**Required action:**
Rewrite the text of all the records, replacing "admin" with "moderator" and changing nothing else. Leave the pictures out of the answer.

Saved data entries

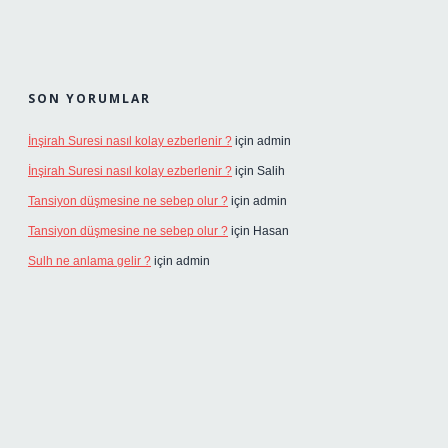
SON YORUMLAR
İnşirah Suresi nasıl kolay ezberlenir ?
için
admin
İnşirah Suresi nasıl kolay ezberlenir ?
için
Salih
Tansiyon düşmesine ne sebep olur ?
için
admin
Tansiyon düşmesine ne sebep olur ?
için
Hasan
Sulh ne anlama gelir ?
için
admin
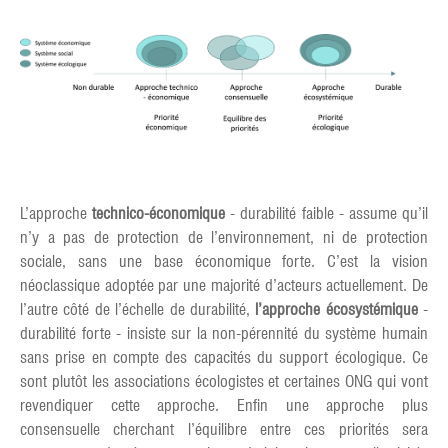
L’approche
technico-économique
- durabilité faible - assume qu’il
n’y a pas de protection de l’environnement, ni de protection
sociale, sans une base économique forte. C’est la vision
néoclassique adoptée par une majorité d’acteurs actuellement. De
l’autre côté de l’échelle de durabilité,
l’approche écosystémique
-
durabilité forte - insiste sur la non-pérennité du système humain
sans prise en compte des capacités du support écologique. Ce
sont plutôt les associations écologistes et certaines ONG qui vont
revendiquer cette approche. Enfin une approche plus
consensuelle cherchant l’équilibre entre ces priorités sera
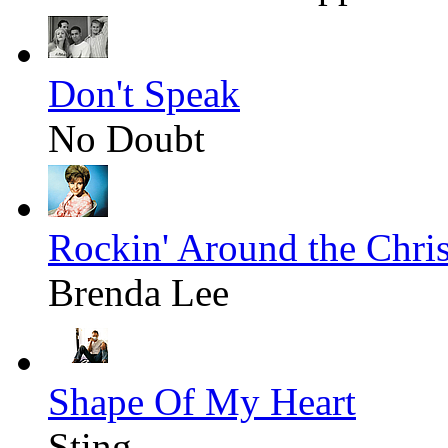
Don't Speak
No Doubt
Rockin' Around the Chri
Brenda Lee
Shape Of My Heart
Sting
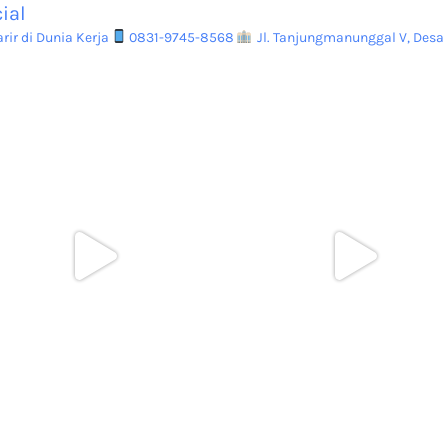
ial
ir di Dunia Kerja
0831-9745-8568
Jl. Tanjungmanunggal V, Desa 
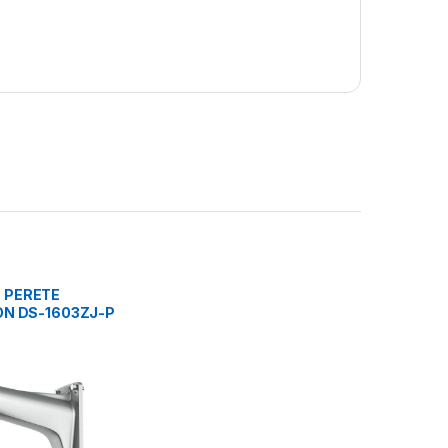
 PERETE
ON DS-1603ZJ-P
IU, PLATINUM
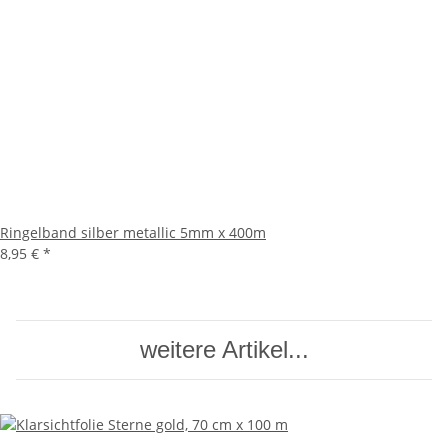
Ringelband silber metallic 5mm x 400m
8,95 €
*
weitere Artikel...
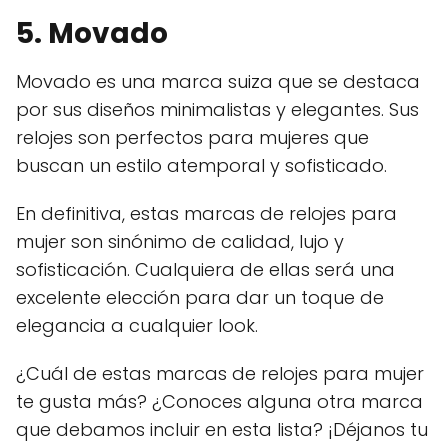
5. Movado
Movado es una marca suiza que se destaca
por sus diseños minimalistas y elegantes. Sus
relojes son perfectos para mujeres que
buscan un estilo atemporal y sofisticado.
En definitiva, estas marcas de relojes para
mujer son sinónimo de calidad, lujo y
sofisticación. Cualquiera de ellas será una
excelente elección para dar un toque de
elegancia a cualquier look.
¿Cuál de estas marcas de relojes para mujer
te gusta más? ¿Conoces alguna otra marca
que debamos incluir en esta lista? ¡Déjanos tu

**Exercise answer:**
SON YORUMLAR
İnşirah Suresi nasıl kolay ezberlenir ?
için
moderator
İnşirah Suresi nasıl kolay ezberlenir ?
için
Salih
Tansiyon düşmesine ne sebep olur ?
için
moderator
Tansiyon düşmesine ne sebep olur ?
için
Hasan
Sulh ne anlama gelir ?
için
moderator
L’approche
technico-économique
- durabilité faible - assume qu’il
n’y a pas de protection de l’environnement, ni de protection
sociale, sans une base économique forte. C’est la vision
néoclassique adoptée par une majorité d’acteurs actuellement. De
l’autre côté de l’échelle de durabilité,
l’approche écosystémique
-
durabilité forte - insiste sur la non-pérennité du système humain
sans prise en compte des capacités du support écologique. Ce
sont plutôt les associations écologistes et certaines ONG qui vont
revendiquer cette approche. Enfin une approche plus
consensuelle cherchant l’équilibre entre ces priorités sera
Don't Speak
No Doubt
Rockin' Around the Chri
Brenda Lee
Shape Of My Heart
Sting
ial
ir di Dunia Kerja
0831-9745-8568
Jl. Tanjungmanunggal V, Desa 
 PERETE
ON DS-1603ZJ-P
IU, PLATINUM
Ringelband silber metallic 5mm x 400m
8,95 €
*
weitere Artikel...
5. Movado
Movado es una marca suiza que se destaca
por sus diseños minimalistas y elegantes. Sus
relojes son perfectos para mujeres que
buscan un estilo atemporal y sofisticado.
En definitiva, estas marcas de relojes para
mujer son sinónimo de calidad, lujo y
sofisticación. Cualquiera de ellas será una
excelente elección para dar un toque de
elegancia a cualquier look.
¿Cuál de estas marcas de relojes para mujer
te gusta más? ¿Conoces alguna otra marca
que debamos incluir en esta lista? ¡Déjanos tu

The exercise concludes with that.